TEXT TO READ:
This is the mail archive of the gcc-patches@gcc.gnu.org mailing list for the GCC project.


Index Nav: [Date Index] [Subject Index] [Author Index] [Thread Index]
Message Nav: [Date Prev] [Date Next] [Thread Prev] [Thread Next]
Other format: [Raw text]

[Patch ARM] Fix bswap patterns for ARM / Thumb and Thumb2.


Hi, 

This patch by Stephen Thomas is useful in fixing code generation for
bswap instructions on the ARM port. As a result, bswap64 reduces to 3
instructions rather than 91 for v7-a ! 

This supports use of the rev instructions on architectures that support
it (v6 onwards) and uses a smaller instruction sequence than what is
generated by default on v5te cores for ARM as well as Thumb1 when not
optimizing for size. It generates a libcall to bswapsi2 when optimizing
for size. 

This was tested cross on qemu for cpu=arm7tdmi and cpu=cortex-a9 for
arm-eabi with multilibs for Thumb1 and Thumb2 with no regressions. 

Ok to commit to trunk ?

GIVEN DATA:
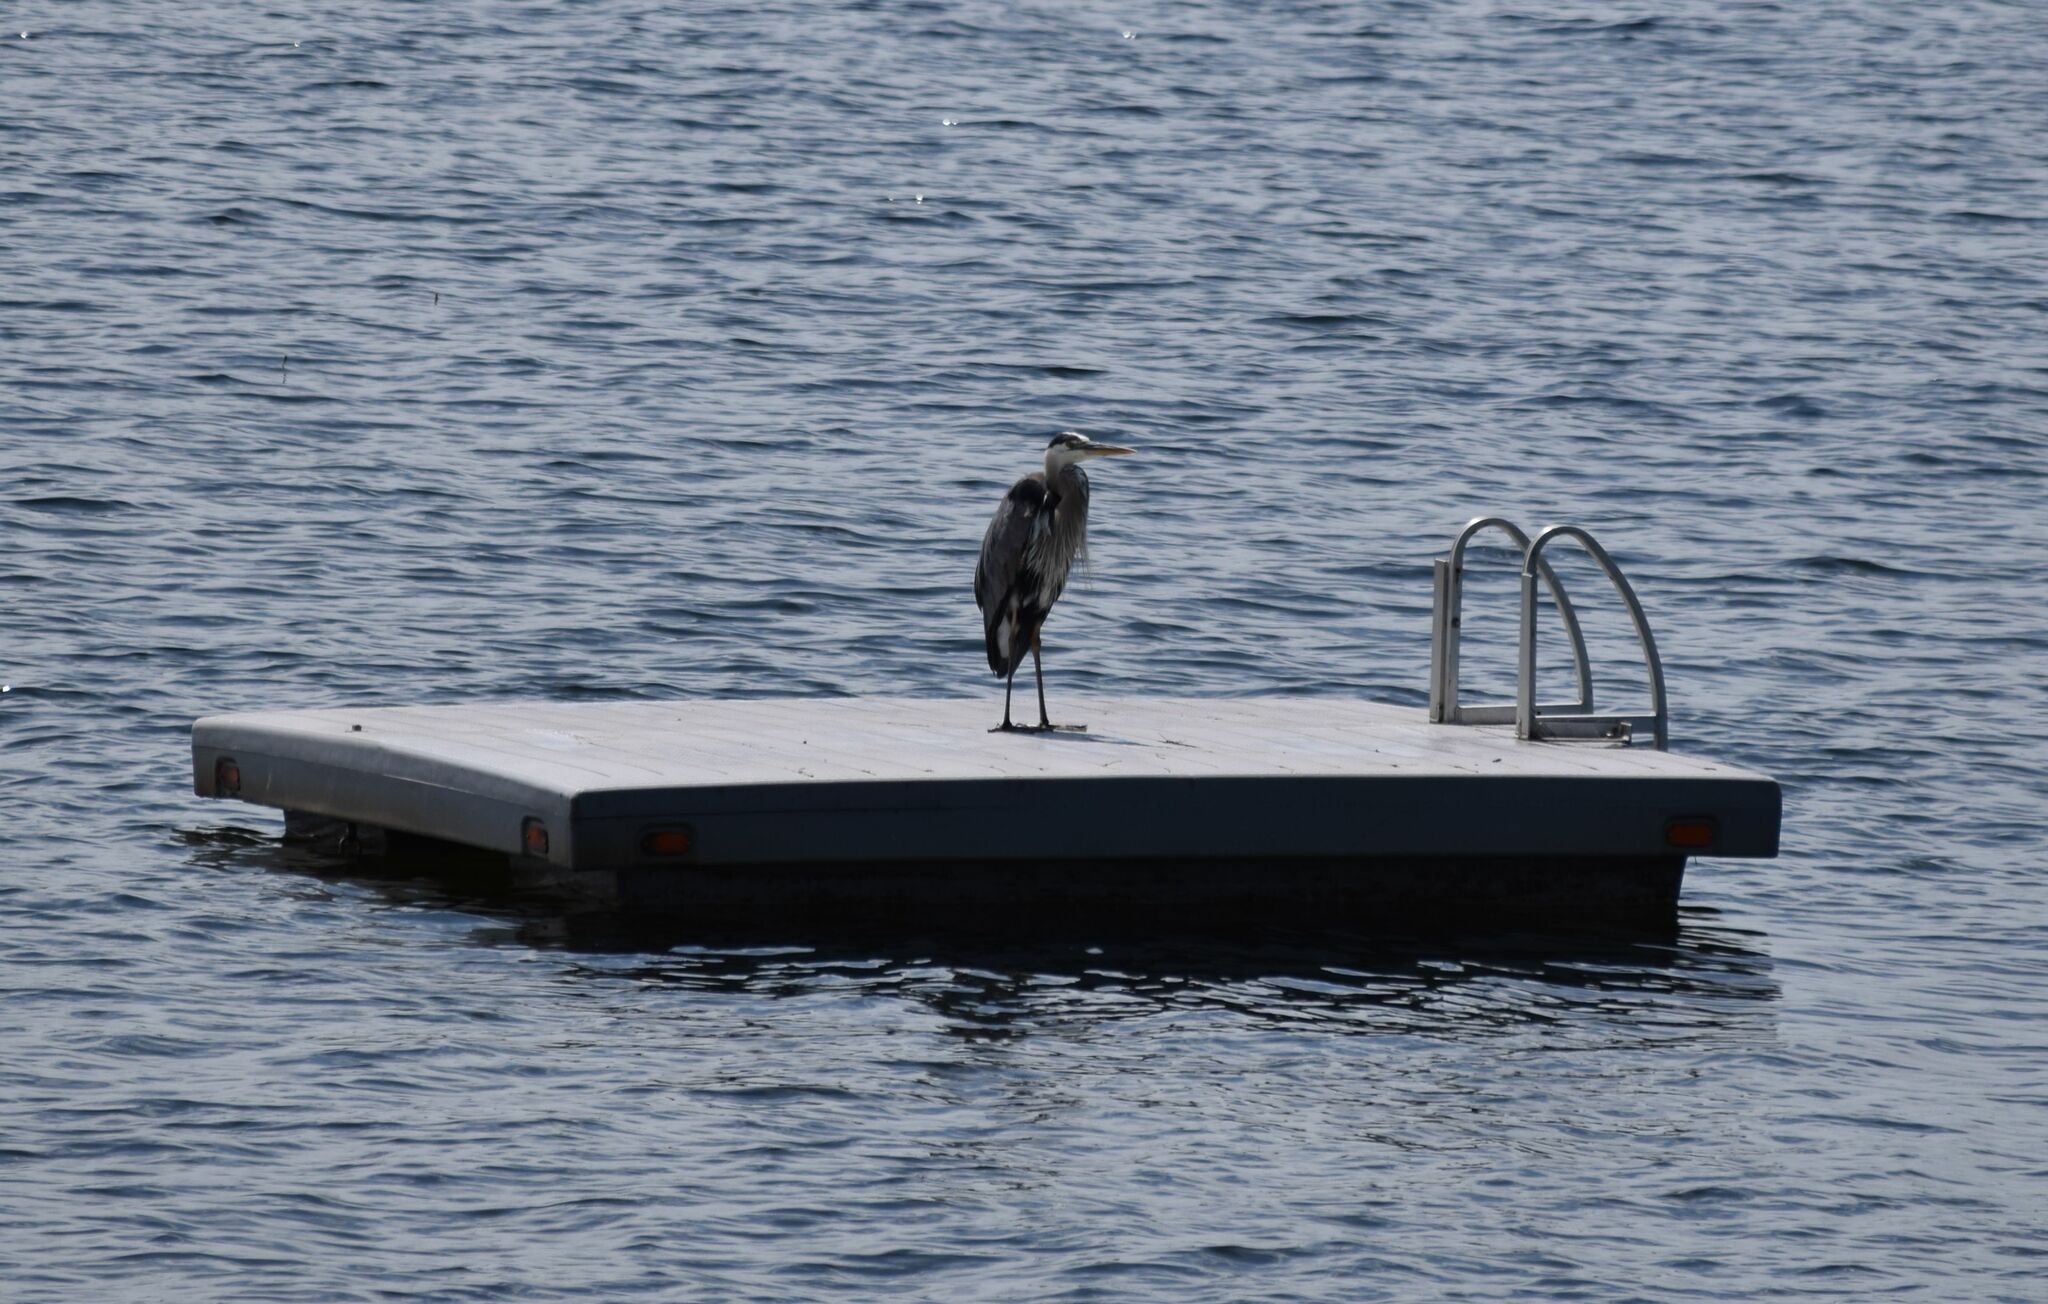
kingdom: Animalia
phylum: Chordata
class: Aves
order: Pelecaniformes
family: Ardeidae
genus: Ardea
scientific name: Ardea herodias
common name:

TASKS FOR THIS EXERCISE:
[A] Answer these questions from the patch message:
(i) For v7-a, how many instructions does bswap64 reduce to, and how many did it take before?
(ii) From which architecture version onward are the rev instructions supported?
(iii) For which CPUs was the patch tested on qemu?
[B] Based on the patch message, explain why the patch uses the rev instructions on some architectures and not on others.
[C] Repeat the part of the patch message from "[Patch ARM] Fix" to "91 for v7-a !" word for word.
The data above comes from a separate source.

THE ANSWERS:
[A]
(i) It reduces to 3 instructions instead of 91.
(ii) From v6 onward.
(iii) It was tested for cpu=arm7tdmi and cpu=cortex-a9.

[B] The patch uses the rev instructions only on architectures that support them, which the message identifies as v6 onward. On v5te cores, for ARM and for Thumb1 when not optimizing for size, the patch uses a shorter instruction sequence than the one generated by default.

[C]
[Patch ARM] Fix bswap patterns for ARM / Thumb and Thumb2.


Hi, 

This patch by Stephen Thomas is useful in fixing code generation for
bswap instructions on the ARM port. As a result, bswap64 reduces to 3
instructions rather than 91 for v7-a !